Enfin, ils ne définissent pas clairement quels sont les bénéfices potentiels pour les résidents et les communautés dans lesquelles les travaux de recherche interviennent. Comme la recherche en matière d’impulsion génétique se déroule sur une période de plusieurs années, et que beaucoup de temps risque de s’écouler avant que les communautés locales impliquées puissent constater des bénéfices tangibles, pour leur santé, de la mise en œuvre de la technologie, il convient d’éclaircir quels seraient les bénéfices potentiels à court terme pour les communautés participant aux programmes de recherche et par quels moyens ils pourraient intervenir.

Pour répondre à ces questions, il s’agit pour les organisations de commencer par réfléchir conjointement à leurs mandats et processus respectifs dans leur globalité, et veiller à ce que des décisions futures prennent en compte leurs mécanismes et priorités mutuels. Elles doivent également s’efforcer de développer des orientations dans un souci d’inclusivité et de transparence, pour définir quels sont les principes d’un mécanisme décisionnel communautaire. Enfin, il convient d’établir des bonnes pratiques et des directives relatives à ce qui peut être considéré comme étant des bénéfices légitimes pour la communauté scientifique, afin de donner confiance aux chercheurs que leurs travaux sont conformes aux normes de recherche responsable.
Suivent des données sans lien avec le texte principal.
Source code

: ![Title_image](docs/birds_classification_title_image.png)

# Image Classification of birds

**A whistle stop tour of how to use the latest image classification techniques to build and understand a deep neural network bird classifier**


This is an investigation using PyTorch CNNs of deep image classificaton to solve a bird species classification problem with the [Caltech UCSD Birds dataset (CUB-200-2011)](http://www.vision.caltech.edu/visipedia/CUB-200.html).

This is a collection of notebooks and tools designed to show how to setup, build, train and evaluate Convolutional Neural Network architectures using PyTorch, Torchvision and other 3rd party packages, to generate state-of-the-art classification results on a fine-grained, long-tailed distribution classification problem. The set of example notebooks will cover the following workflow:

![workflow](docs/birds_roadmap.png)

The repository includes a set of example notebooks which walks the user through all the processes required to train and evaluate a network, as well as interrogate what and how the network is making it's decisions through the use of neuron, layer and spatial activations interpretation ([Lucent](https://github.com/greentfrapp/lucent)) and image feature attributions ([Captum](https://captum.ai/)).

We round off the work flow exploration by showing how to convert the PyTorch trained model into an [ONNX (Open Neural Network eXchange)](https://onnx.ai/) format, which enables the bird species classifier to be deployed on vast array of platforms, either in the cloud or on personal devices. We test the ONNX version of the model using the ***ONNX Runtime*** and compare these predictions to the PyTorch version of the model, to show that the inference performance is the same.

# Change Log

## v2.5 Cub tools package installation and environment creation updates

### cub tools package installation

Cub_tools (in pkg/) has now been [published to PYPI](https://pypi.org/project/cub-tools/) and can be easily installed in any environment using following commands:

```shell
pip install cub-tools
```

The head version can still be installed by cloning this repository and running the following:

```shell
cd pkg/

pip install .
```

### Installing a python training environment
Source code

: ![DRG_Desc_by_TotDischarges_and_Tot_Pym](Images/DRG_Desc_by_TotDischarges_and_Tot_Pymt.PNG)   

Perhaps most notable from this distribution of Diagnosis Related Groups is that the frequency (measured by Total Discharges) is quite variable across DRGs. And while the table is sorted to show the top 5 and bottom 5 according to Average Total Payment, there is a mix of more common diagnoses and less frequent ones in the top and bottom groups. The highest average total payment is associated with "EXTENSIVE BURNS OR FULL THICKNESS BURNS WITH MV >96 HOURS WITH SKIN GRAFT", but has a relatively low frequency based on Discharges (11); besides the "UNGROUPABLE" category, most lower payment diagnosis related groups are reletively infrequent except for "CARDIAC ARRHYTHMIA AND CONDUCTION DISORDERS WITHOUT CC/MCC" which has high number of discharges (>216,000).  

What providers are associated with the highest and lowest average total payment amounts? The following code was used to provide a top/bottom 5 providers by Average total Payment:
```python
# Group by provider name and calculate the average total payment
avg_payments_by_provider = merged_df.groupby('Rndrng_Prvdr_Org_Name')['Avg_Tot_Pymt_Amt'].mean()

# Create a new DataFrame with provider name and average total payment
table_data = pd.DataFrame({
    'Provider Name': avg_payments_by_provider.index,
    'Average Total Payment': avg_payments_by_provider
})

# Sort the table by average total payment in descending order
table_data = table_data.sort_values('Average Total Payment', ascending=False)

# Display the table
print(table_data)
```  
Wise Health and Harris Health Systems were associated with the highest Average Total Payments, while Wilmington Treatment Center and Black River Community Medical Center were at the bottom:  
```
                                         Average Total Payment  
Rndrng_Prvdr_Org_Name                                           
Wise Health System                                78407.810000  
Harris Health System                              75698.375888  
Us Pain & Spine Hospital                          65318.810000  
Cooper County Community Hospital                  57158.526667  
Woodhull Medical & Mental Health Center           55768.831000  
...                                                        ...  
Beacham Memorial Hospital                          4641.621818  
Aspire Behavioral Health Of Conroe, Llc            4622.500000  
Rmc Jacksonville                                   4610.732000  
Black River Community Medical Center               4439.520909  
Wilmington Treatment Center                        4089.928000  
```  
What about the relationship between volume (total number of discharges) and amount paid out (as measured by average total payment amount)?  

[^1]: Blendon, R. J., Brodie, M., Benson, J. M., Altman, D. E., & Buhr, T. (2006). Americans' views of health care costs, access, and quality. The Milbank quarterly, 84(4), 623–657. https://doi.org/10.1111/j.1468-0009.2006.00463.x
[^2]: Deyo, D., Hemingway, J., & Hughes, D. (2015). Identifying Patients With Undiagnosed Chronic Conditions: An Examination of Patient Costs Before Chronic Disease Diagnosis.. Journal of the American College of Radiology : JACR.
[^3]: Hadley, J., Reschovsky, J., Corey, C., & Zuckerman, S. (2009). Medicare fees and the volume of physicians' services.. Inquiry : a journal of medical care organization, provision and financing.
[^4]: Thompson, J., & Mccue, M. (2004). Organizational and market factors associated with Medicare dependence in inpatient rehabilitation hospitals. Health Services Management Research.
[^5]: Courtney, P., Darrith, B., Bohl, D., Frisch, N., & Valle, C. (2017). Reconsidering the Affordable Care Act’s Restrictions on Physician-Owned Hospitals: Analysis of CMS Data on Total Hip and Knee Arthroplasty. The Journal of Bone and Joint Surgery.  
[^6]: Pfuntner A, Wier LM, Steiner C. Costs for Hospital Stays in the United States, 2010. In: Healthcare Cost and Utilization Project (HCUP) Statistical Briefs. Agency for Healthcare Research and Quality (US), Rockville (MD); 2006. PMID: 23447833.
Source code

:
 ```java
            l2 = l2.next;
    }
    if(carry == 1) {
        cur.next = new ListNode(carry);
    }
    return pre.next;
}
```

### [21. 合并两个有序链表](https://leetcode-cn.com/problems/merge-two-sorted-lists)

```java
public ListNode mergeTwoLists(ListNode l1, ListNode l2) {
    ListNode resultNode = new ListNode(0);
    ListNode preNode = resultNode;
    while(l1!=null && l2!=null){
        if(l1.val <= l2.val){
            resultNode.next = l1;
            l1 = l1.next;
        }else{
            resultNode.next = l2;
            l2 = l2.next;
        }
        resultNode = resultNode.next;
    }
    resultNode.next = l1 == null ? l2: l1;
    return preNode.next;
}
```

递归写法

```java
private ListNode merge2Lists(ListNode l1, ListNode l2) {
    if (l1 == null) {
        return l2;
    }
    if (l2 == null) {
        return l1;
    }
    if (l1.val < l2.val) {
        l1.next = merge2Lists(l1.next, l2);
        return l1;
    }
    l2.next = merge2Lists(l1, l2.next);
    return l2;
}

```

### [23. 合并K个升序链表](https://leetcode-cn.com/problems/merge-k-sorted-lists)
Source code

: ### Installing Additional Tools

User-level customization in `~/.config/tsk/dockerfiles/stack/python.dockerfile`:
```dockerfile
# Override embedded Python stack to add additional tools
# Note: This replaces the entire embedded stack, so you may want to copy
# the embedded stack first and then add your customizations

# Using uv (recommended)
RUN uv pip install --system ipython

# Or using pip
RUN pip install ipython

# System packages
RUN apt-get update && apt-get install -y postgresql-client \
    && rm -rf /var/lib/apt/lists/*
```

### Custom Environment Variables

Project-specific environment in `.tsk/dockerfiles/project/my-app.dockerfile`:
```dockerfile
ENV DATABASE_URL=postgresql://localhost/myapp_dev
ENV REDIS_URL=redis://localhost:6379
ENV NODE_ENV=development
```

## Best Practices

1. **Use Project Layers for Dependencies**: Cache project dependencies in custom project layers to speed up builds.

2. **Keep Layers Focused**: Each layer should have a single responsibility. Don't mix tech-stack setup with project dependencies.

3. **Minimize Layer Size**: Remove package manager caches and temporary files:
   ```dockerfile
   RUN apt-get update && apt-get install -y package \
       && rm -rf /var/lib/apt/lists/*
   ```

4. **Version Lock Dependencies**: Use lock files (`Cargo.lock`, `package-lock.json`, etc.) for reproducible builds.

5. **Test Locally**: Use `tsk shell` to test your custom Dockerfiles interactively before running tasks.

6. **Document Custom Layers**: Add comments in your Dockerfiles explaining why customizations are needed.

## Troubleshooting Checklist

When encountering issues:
En vertu de ces recommandations, Target Malaria s’est engagé à conduire ses travaux de recherche dans le respect des normes et pratiques exemplaires. En 2020, nous avons organisé une série d’ateliers avec des experts dans le domaine du consentement et de l’accord. Cette initiative, organisée en partenariat avec l’Institut pour la recherche médicale au Kenya et la Pan African Mosquito Control Association, visait à fournir des orientations et recommandations pour les activités d’engagement des parties prenantes du projet et rentrait dans le cadre d’efforts continus pour s’assurer que les parties prenantes des communautés participantes peuvent fournir des commentaires, soulever des préoccupations et soutenir notre recherche sur la base d’une compréhension de nos travaux. Les principales informations découlant de l’atelier ont permis d’éclairer l’approche itérative du projet visant à développer un modèle d’accord communautaire pour le lâcher potentiel de moustiques à impulsion génétique dans un but de recherche.

Si nous devons nous attaquer à des défis sociétaux majeurs, tels que le paludisme, par le biais de la recherche en matière d’impulsion génétique, il nous faut impérativement veiller à ce que ces travaux de recherche soient conduits dans le respect de l’éthique et des règles d’inclusivité.